### Exercise prompt
From the records below, transcribe exactly the lines that begin at the line with "51: (3, 113, 0.71)" and end at the line with "63: (9, 108, 0.72)", both included.

### Supplied records
--*--

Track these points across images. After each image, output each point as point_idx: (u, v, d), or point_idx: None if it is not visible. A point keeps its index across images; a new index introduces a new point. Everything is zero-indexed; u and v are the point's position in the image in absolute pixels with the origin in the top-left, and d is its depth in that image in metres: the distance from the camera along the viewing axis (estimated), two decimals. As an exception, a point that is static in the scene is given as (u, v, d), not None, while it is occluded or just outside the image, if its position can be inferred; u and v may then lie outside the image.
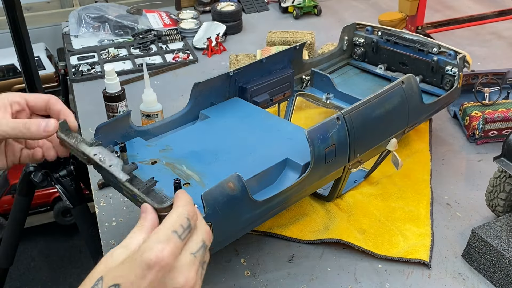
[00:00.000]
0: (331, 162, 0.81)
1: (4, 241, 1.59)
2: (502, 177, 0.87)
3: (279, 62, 1.07)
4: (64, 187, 1.42)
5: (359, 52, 1.25)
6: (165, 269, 0.51)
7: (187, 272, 0.52)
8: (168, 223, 0.54)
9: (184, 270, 0.52)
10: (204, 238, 0.56)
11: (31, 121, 0.72)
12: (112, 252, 0.54)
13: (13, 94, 0.75)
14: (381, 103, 0.87)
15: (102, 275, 0.51)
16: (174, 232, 0.53)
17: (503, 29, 1.64)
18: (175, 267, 0.52)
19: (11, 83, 2.06)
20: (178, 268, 0.52)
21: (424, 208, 0.94)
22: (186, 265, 0.53)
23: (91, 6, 1.72)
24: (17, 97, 0.75)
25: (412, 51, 1.15)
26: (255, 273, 0.84)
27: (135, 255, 0.51)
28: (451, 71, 1.09)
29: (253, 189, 0.79)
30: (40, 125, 0.71)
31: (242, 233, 0.76)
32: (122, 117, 0.84)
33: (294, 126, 0.93)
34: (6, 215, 2.16)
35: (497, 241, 0.80)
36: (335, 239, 0.87)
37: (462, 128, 1.16)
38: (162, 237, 0.52)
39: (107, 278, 0.51)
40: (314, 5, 1.80)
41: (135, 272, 0.50)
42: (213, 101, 0.98)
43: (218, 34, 1.59)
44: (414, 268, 0.84)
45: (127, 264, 0.51)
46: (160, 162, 0.81)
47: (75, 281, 2.19)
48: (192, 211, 0.56)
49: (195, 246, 0.55)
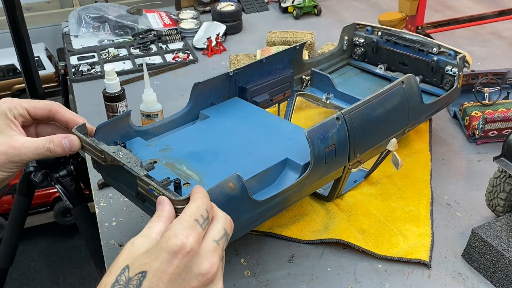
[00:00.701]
0: (331, 162, 0.81)
1: (4, 241, 1.59)
2: (502, 177, 0.87)
3: (279, 62, 1.07)
4: (64, 187, 1.42)
5: (359, 52, 1.25)
6: (190, 255, 0.52)
7: (211, 258, 0.54)
8: (189, 212, 0.56)
9: (209, 256, 0.54)
10: (226, 227, 0.58)
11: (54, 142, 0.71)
12: (133, 241, 0.55)
13: (14, 105, 0.72)
14: (381, 103, 0.87)
15: (127, 264, 0.52)
16: (196, 220, 0.55)
17: (503, 29, 1.64)
18: (199, 253, 0.53)
19: (11, 83, 2.06)
20: (202, 254, 0.54)
21: (424, 208, 0.94)
22: (210, 251, 0.54)
23: (91, 6, 1.72)
24: (18, 109, 0.73)
25: (412, 51, 1.15)
26: (255, 273, 0.84)
27: (160, 242, 0.53)
28: (451, 71, 1.09)
29: (253, 189, 0.79)
30: (65, 147, 0.72)
31: (242, 233, 0.76)
32: (122, 117, 0.84)
33: (294, 126, 0.93)
34: (6, 215, 2.16)
35: (497, 241, 0.80)
36: (335, 239, 0.87)
37: (462, 128, 1.16)
38: (186, 224, 0.54)
39: (133, 266, 0.52)
40: (314, 5, 1.80)
41: (161, 258, 0.51)
42: (213, 101, 0.98)
43: (218, 34, 1.59)
44: (414, 268, 0.84)
45: (152, 252, 0.52)
46: (160, 162, 0.81)
47: (75, 281, 2.19)
48: (209, 204, 0.58)
49: (217, 234, 0.56)
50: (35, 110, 0.74)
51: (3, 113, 0.71)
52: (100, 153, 0.74)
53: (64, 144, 0.72)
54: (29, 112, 0.74)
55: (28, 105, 0.74)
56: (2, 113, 0.71)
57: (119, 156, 0.71)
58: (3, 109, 0.71)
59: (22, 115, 0.73)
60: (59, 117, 0.75)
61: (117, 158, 0.71)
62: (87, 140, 0.75)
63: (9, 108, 0.72)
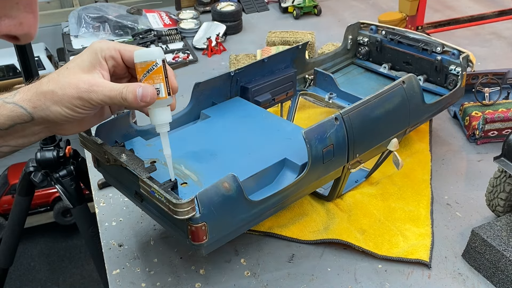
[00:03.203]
0: (329, 163, 0.81)
1: (4, 241, 1.59)
2: (502, 177, 0.87)
3: (282, 62, 1.07)
4: (64, 187, 1.42)
5: (363, 51, 1.25)
6: None
7: None
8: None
9: None
10: None
11: (128, 89, 0.64)
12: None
13: (107, 46, 0.66)
14: (381, 103, 0.87)
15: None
16: None
17: (503, 29, 1.64)
18: None
19: (11, 83, 2.06)
20: None
21: (424, 208, 0.94)
22: None
23: (91, 6, 1.72)
24: (112, 51, 0.67)
25: (416, 50, 1.14)
26: (255, 273, 0.84)
27: None
28: (455, 70, 1.08)
29: (251, 189, 0.79)
30: (138, 94, 0.64)
31: (238, 233, 0.76)
32: (123, 117, 0.84)
33: (294, 126, 0.93)
34: (6, 215, 2.16)
35: (497, 241, 0.80)
36: (335, 239, 0.87)
37: (462, 128, 1.16)
38: None
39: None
40: (314, 5, 1.80)
41: None
42: (214, 101, 0.98)
43: (218, 34, 1.59)
44: (414, 268, 0.84)
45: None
46: (159, 161, 0.81)
47: (75, 281, 2.19)
48: None
49: None
50: (129, 53, 0.68)
51: (94, 51, 0.66)
52: (103, 154, 0.74)
53: (138, 92, 0.64)
54: (122, 54, 0.68)
55: (122, 47, 0.68)
56: (92, 51, 0.66)
57: (122, 158, 0.71)
58: (94, 48, 0.66)
59: (113, 57, 0.67)
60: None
61: (120, 159, 0.71)
62: (91, 139, 0.75)
63: (101, 48, 0.66)
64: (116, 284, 0.82)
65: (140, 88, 0.65)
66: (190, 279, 0.83)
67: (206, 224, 0.67)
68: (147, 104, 0.66)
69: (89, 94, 0.63)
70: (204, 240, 0.69)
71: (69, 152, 1.43)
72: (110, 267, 0.85)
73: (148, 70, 0.65)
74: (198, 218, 0.67)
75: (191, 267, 0.85)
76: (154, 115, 0.68)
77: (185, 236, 0.70)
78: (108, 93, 0.64)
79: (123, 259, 0.86)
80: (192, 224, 0.67)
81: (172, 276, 0.83)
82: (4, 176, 2.19)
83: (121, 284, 0.82)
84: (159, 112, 0.68)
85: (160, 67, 0.66)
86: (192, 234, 0.68)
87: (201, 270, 0.84)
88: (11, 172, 2.18)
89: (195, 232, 0.68)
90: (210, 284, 0.82)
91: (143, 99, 0.65)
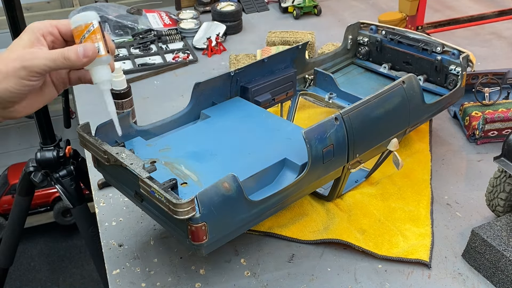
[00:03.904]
0: (329, 163, 0.81)
1: (4, 241, 1.59)
2: (502, 177, 0.87)
3: (282, 62, 1.07)
4: (64, 187, 1.42)
5: (363, 51, 1.25)
6: None
7: None
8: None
9: None
10: None
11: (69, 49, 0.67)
12: None
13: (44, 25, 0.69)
14: (381, 103, 0.87)
15: None
16: None
17: (503, 29, 1.64)
18: None
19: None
20: None
21: (424, 208, 0.94)
22: None
23: (91, 6, 1.72)
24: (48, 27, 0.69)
25: (416, 50, 1.14)
26: (255, 273, 0.84)
27: None
28: (455, 70, 1.08)
29: (251, 189, 0.79)
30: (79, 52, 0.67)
31: (238, 233, 0.76)
32: (122, 117, 0.84)
33: (294, 126, 0.93)
34: (6, 215, 2.16)
35: (497, 241, 0.80)
36: (335, 239, 0.87)
37: (462, 128, 1.16)
38: None
39: None
40: (314, 5, 1.80)
41: None
42: (214, 101, 0.98)
43: (218, 34, 1.59)
44: (414, 268, 0.84)
45: None
46: (159, 161, 0.81)
47: (75, 281, 2.20)
48: None
49: None
50: (65, 26, 0.70)
51: (31, 30, 0.68)
52: (103, 154, 0.74)
53: (79, 50, 0.67)
54: (59, 29, 0.70)
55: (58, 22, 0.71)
56: (30, 31, 0.68)
57: (122, 158, 0.71)
58: (31, 27, 0.69)
59: (51, 32, 0.70)
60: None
61: (120, 159, 0.71)
62: (90, 139, 0.75)
63: (38, 27, 0.69)
64: (116, 284, 0.82)
65: (80, 47, 0.68)
66: (190, 279, 0.83)
67: (206, 224, 0.67)
68: (89, 60, 0.68)
69: (32, 61, 0.65)
70: (204, 240, 0.69)
71: (69, 152, 1.43)
72: (110, 267, 0.85)
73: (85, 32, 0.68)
74: (198, 218, 0.67)
75: (191, 267, 0.85)
76: (96, 72, 0.70)
77: (185, 236, 0.70)
78: (50, 56, 0.66)
79: (123, 259, 0.86)
80: (192, 224, 0.67)
81: (172, 276, 0.83)
82: (4, 176, 2.20)
83: (121, 284, 0.82)
84: (101, 69, 0.70)
85: (97, 27, 0.68)
86: (192, 234, 0.68)
87: (201, 270, 0.84)
88: (11, 172, 2.18)
89: (195, 232, 0.68)
90: (210, 284, 0.82)
91: (85, 55, 0.67)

--*--

### Expected answer
51: (3, 113, 0.71)
52: (100, 153, 0.74)
53: (64, 144, 0.72)
54: (29, 112, 0.74)
55: (28, 105, 0.74)
56: (2, 113, 0.71)
57: (119, 156, 0.71)
58: (3, 109, 0.71)
59: (22, 115, 0.73)
60: (59, 117, 0.75)
61: (117, 158, 0.71)
62: (87, 140, 0.75)
63: (9, 108, 0.72)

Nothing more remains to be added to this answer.